DOMRADIO.DE: Der Politik wird in Albanien mit Misstrauen begegnet, im Unterschied zur Kirche. Die genießt ein großes Vertrauen. Woran liegt das?
Sarholz: Von 1967 bis 1990 war es unter Strafe verboten, seine Religion auszuüben. Das konnte sogar mit der Todesstrafe geahndet werden. Und dadurch haben sich zum Beispiel auch Leute Plakate von Maria oder Kreuze zu Hause eingemauert, um sie zu verehren, aber so, dass es keiner sieht, dass sie ihre Religion ausüben.
Die Kirche selbst wurde vom kommunistischen Regime verfolgt und hat sich auch nichts zuschulden kommen lassen. Es gibt hier viele kirchliche Identifikationsfiguren. Bilder von Mutter Teresa, die im heutigen Nordmazedonien geboren ist, hängen hier überall an jeder Ecke. Und die Menschen sind stolz auf diese Frau.
Alle, mit denen wir hier sprechen, sagen, dass die Kirche sie niemals belogen oder aufgegeben hat.
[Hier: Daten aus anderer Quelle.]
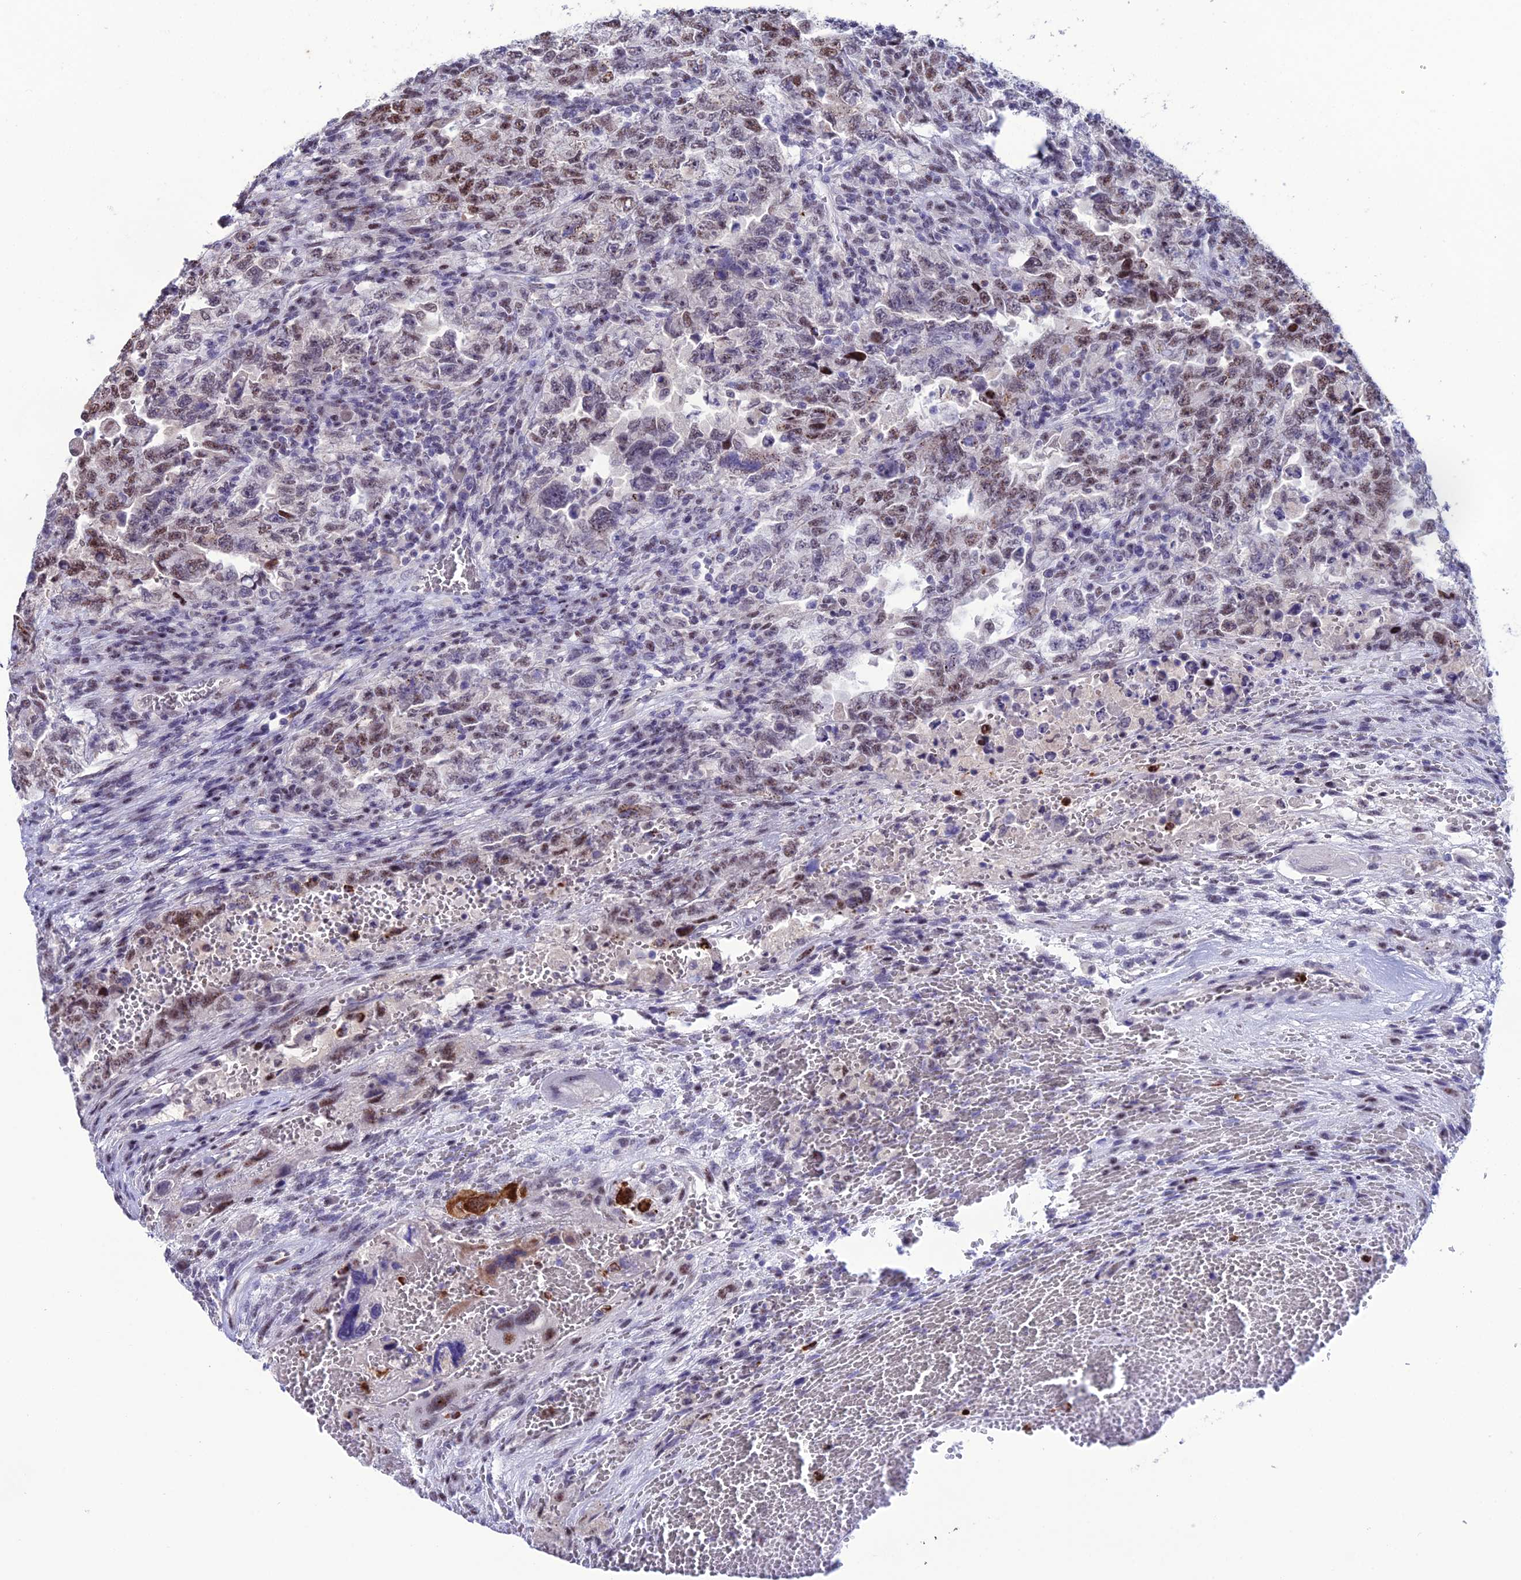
{"staining": {"intensity": "moderate", "quantity": "25%-75%", "location": "nuclear"}, "tissue": "testis cancer", "cell_type": "Tumor cells", "image_type": "cancer", "snomed": [{"axis": "morphology", "description": "Carcinoma, Embryonal, NOS"}, {"axis": "topography", "description": "Testis"}], "caption": "Testis cancer (embryonal carcinoma) stained for a protein (brown) exhibits moderate nuclear positive staining in approximately 25%-75% of tumor cells.", "gene": "MFSD2B", "patient": {"sex": "male", "age": 26}}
Viele Priester hier kommen aus Italien, das heißt, sie kamen erst nach 1990 und so hat dieses System der Korruption sie nicht eingenommen.
Die christlichen Schulen sind sehr viel beliebter als die staatlichen Schulen. Die Schüler sagen, weil es dort sicherer ist, weil die Schulen strenger sind, wenn man sich dort an die Regeln hält. Und was ich auch sehr spannend gefunden habe: Sogar die korrupten Politiker wollen ihre Schüler auf diese Schulen schicken.
DOMRADIO.DE: Welche Hoffnung haben denn die Menschen im Land?
Sarholz: Die Menschen hoffen unter anderem auf die EU. Albanien hat ja seit 2014 offiziell den Beitrittsstatus. Die Digitalisierung soll auch schon etwas verbessert haben. Dadurch, dass viel online erledigt werden muss, kann man Amtsprozesse nicht mehr so leicht korrumpieren. Eine Hoffnung liegt sicherlich auch in den vielen Menschen, die sehr engagiert sind im Land. Aber sogar die sagen, dass es schwierig ist.
Das Interview führte Katharina Geiger.